:: Exercise objective ::
Rewrite the listing below, substituting "wedge" for every occurrence of "slice" and leaving all other text unchanged. Omit the pictures from your version.

:: Data under study ::
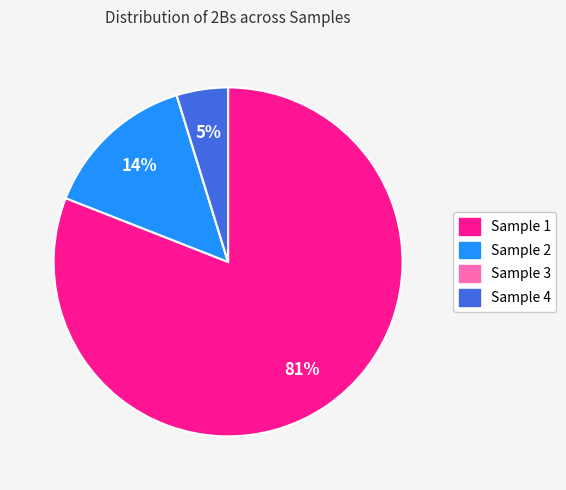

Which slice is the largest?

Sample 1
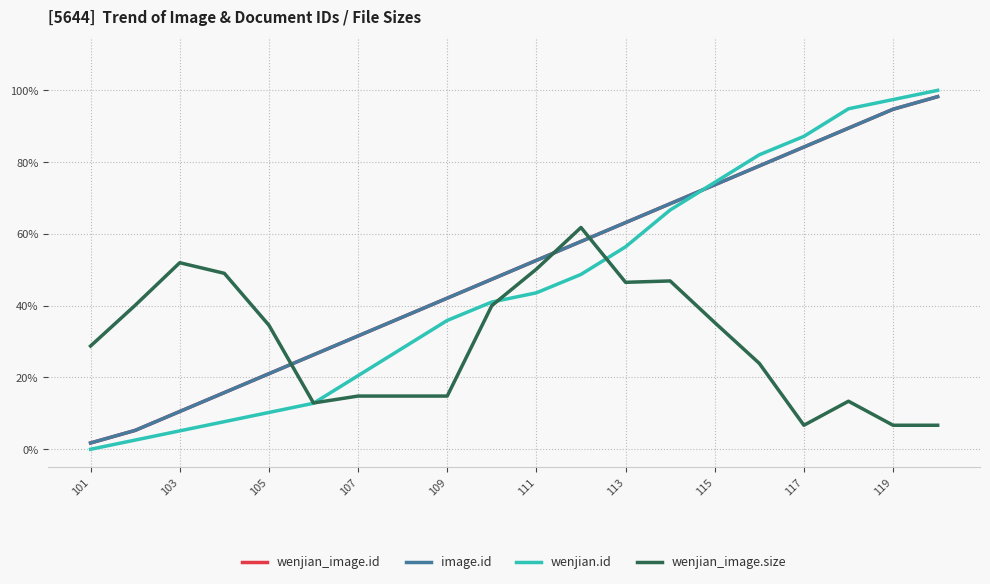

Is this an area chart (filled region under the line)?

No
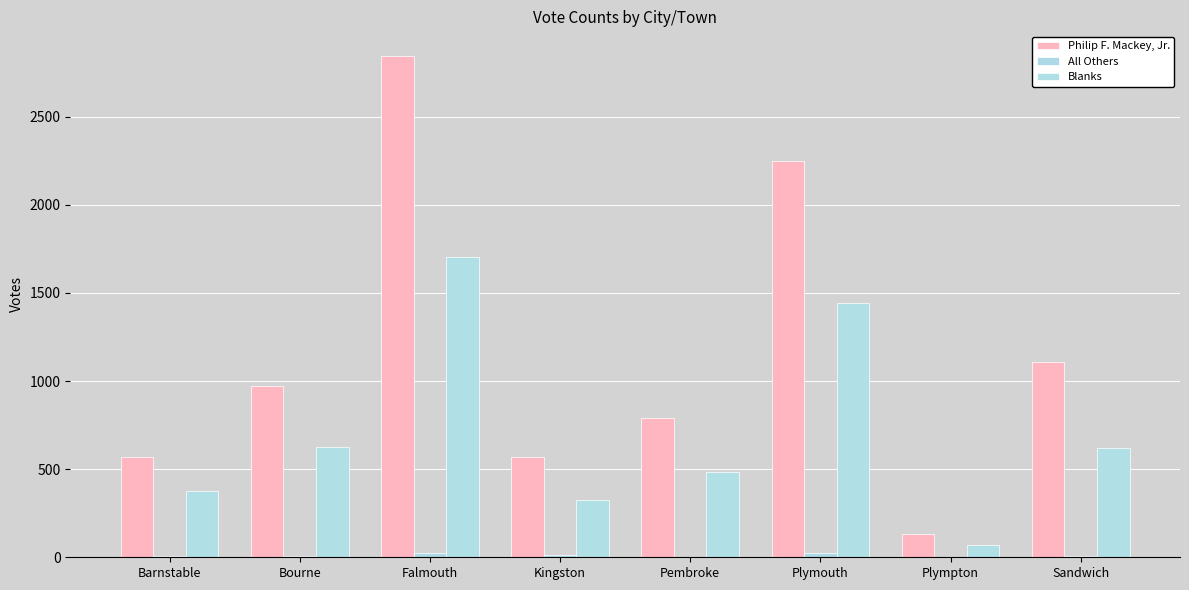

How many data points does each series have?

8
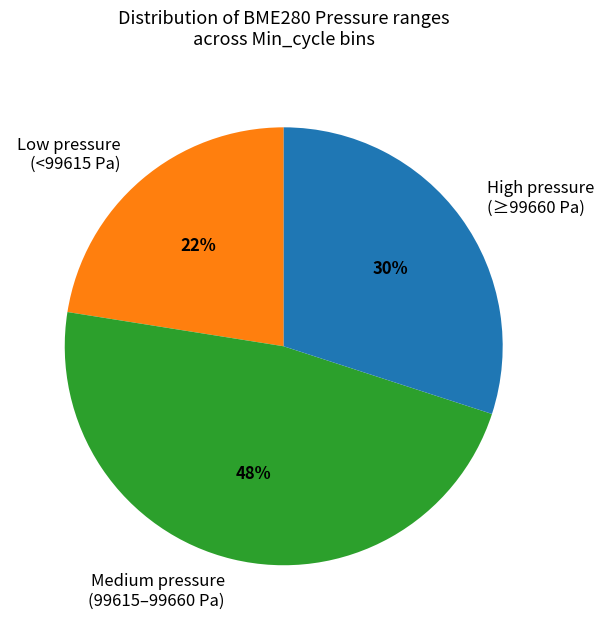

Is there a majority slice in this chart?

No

:: Solved problem ::
Which wedge is the largest?

Sample 1

Is this an area chart (filled region under the line)?

No

How many data points does each series have?

8

Is there a majority wedge in this chart?

No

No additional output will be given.